In Nürnberg dominiert bei Mathies Wandt die Freude. "Wir sind extrem erleichtert, wir sind wieder da", sagt Wandt gegenüber inFranken.de, der gemeinsam mit zwei Partnern der Betreiber von "Mach1", "Bombe", "Gemein & Gefährlich",  "Resi" und "Rosi Schulz" ist. Ministerpräsident Markus Söder (CSU) hatte angekündigt, in einem weiteren Lockerungsschritt ab 4. März 2022 auch Clubs und Diskotheken beachten zu wollen - unter Berücksichtigung der 2G-plus-Regel. Einen konkreten Beschluss dazu gibt es allerdings noch nicht. Wandt kritisiert die Unsicherheit, die das hervorrufe - plant aber fest mit der Eröffnung und hat bereits feste Termine für die ersten Partys angekündigt. 

"Mach1" und "Rosi Schulz": Nürnberger Clubs stehen vor der Wiederöffnung - das ist geplant

"Wir kennen das Prozedere schon, dass man sich im Blindflug befindet", sagt Wandt. Bei der letzten Öffnung im Oktober 2021 habe er 24 Stunden vorher offiziell erfahren, dass die Clubs wieder öffnen dürfen. "Man kennt natürlich Leute, es ist durchgesickert und wir hatten schon zwei Wochen vorher begonnen zu planen. Aber ich finde es schade, dass sich Herr Söder noch nicht durchgerungen hat, zu sagen, ihr dürft dann und dann unter diesen Bedingungen sicher wieder aufmachen."

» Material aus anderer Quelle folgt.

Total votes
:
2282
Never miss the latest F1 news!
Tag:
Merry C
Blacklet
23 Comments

Man müsse sich vorstellen, das passiere "in der Industrie bei großen Firmen wie BMW", so Wandt. Trotzdem sei "alles so geplant, dass wir mit 2G-plus in der Nacht von Donnerstag auf Freitag beziehungsweise Freitag auf Samstag wieder öffnen dürfen". So soll es in der "Rosi Schulz" am Donnerstag, 3. März 2022, um 23.59 Uhr losgehen - mit der aus der zurzeit geschlossenen "Bombe" beliebten Partyreihe "WG-Party". Im "Mach1" stehe ein "Reopening" am Freitag und Samstag an. 

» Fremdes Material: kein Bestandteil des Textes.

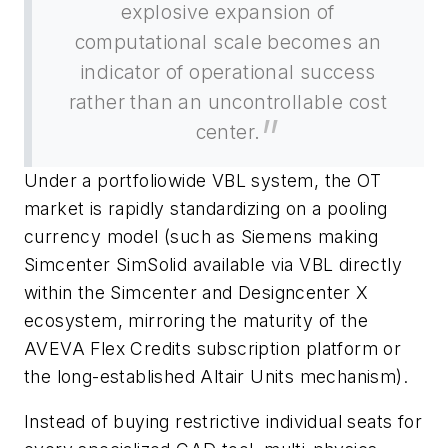
explosive expansion of
computational scale becomes an
indicator of operational success
rather than an uncontrollable cost
center.
Under a portfoliowide VBL system, the OT
market is rapidly standardizing on a pooling
currency model (such as Siemens making
Simcenter SimSolid available via VBL directly
within the Simcenter and Designcenter X
ecosystem, mirroring the maturity of the
AVEVA Flex Credits subscription platform or
the long-established Altair Units mechanism).
Instead of buying restrictive individual seats for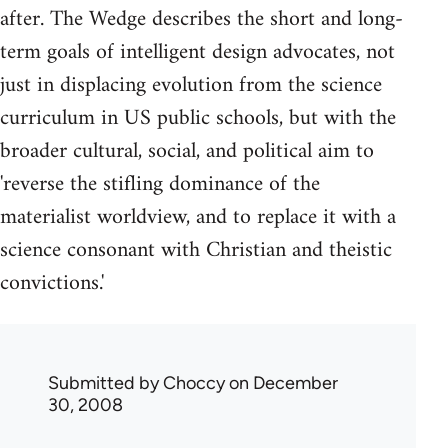
after. The Wedge describes the short and long-
term goals of intelligent design advocates, not
just in displacing evolution from the science
curriculum in US public schools, but with the
broader cultural, social, and political aim to
'reverse the stifling dominance of the
materialist worldview, and to replace it with a
science consonant with Christian and theistic
convictions.'
Submitted by
Choccy
on December
30, 2008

Ein eigenes Testcenter wolle man nicht dafür aufbauen. "Es gibt mittlerweile so viele, in der Luitpoldstraße, am Hauptbahnhof, in der Brunnengasse, am Hauptmarkt und so weiter", erklärt Wandt. Im Oktober war das "Mach1" bei der Wiederöffnung so begehrt gewesen, dass die Schlange bis zur Nürnberger Lorenzkirche reichte. "Das war verrückt, aber klar, die jungen Menschen wollen endlich wieder das Nachtleben genießen", so Wandt. Neben der Freude über die Öffnungsperspektive sei er auch glücklich, dass man "das Personal halten konnte" und keiner der Nürnberger Clubs wegen der Corona-Zwangspause schließen musste. "Das ist eine tolle Nachricht."